Nous avons embarqué à 23 heures hier soir et le bateau a largué les amarres à 1 heure. Dans une sorte d’immense dortoir, allongés relativement confortablement sur des matelas en skaï, nous ne tardons pas à nous assoupir. Personnellement, après la nuit blanche de la veille durant laquelle j’ai mis en ligne mes articles, j’écrase jusqu’à 7 heures. Chantal, seulement jusqu’à 6 heures. Mais le fait est que nous avons rarement dormi aussi profondément pendant un transport ! En pleine forme après le petit-déjeuner offert et composé de riz et d’un œuf dur, je passe une partie de la matinée sur le pont, au grand air. J’aperçois à plusieurs reprises des troupeaux de baleines dont les jets d’eau trahissent la présence. Le plateau du midi est bien meilleur que celui du petit-déjeuner. Cette fois, des légumes et surtout une belle part de poisson viennent accompagner la portion de riz. Un genre de Choco BN complète même le festin.

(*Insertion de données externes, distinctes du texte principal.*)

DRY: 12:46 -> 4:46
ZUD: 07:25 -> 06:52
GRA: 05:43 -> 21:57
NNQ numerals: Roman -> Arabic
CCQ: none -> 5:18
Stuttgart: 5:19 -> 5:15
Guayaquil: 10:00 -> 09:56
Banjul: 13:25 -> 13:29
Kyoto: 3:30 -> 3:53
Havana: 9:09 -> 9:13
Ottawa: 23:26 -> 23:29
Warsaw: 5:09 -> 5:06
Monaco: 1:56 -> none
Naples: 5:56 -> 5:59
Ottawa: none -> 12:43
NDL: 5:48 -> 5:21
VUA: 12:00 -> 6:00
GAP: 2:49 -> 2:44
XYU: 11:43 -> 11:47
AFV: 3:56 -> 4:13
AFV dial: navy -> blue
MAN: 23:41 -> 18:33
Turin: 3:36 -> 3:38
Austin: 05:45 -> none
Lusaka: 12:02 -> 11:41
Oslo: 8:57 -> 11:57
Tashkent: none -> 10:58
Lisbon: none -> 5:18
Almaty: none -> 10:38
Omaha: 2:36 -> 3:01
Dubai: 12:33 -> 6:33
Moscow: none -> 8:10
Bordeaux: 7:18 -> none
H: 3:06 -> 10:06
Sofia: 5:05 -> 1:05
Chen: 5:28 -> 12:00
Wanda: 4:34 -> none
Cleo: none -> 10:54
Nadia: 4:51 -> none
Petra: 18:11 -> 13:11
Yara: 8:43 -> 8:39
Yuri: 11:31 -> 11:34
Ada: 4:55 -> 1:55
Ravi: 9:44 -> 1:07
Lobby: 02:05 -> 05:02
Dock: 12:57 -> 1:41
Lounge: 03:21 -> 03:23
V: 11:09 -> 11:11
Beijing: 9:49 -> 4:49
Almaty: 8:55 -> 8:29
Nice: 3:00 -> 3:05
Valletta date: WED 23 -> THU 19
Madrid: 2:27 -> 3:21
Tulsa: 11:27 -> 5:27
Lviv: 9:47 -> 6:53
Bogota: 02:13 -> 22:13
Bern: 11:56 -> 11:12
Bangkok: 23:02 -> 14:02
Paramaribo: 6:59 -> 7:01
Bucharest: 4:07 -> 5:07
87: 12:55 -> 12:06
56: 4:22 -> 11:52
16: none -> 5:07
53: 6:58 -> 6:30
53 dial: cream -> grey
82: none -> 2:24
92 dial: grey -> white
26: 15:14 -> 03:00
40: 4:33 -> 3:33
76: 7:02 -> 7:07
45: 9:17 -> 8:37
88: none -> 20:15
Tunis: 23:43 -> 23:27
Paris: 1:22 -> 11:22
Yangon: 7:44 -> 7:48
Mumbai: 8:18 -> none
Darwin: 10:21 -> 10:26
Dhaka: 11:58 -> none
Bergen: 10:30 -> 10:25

Les iles Banda : un archipel perdu au milieu de l’océan
L’arrivée dans l’archipel des Banda est magnifique avec les deux iles, Banda Neira et Banda Besar, s’incurvant autour du volcan Api, sorte de Mont Fuji miniature avec ses 656 mètres d’altitude. Ces minuscules bouts de terre qui paraissent perdus au milieu de l’océan ont pourtant une histoire. La noix de muscade y a en effet déchaîné les passions. Hollandais et Britanniques se disputèrent durant des décennies le monopole commercial. Aujourd’hui, l’archipel en produit toujours et, en quantité et en qualité moindre, de la cannelle, mais se tourne de plus en plus vers le tourisme.
Une fois débarqués sur le quai de Bandaneira qui tient plus du village que de la ville malgré son statut de capitale de région, nous nous mettons en quête d’un hébergement. J’en visite trois avant de jeter mon dévolu sur une jolie bâtisse noyée sous les plantes et décorée de vieux meubles et de vaisselle datant de l’époque hollandaise. La chambre, un peu sombre avec toute cette verdure entourant les fenêtres, possède un grand lit confortable, une belle armoire ancienne et un mandi privé, sorte de salle de bain rudimentaire sans lavabo, mais avec w.c. et douche froide. Ce qui constitue d’après ce que j’ai vu dans les autres guesthouses tout à l’heure le summum du confort par ici. Sitôt la toilette terminée, indispensable après la nuit de voyage, nous partons prendre quelques repaires dans le village. Je me réjouis d’avoir retiré ce qu’il nous fallait d’argent à Ambon, car le seul ATM des iles Banda devant lequel nous nous trouvons n’accepte pas la carte Visa. La rue principale est très calme. Seuls quelques moteurs de moto viennent troubler le silence ambiant. Partout, les gens nous saluent et nous souhaitent la bienvenue. Incroyable accueil, voire émouvant à certains moments. On ne parle pas la même langue, mais on se lit dans les yeux. C’est ce qui importe…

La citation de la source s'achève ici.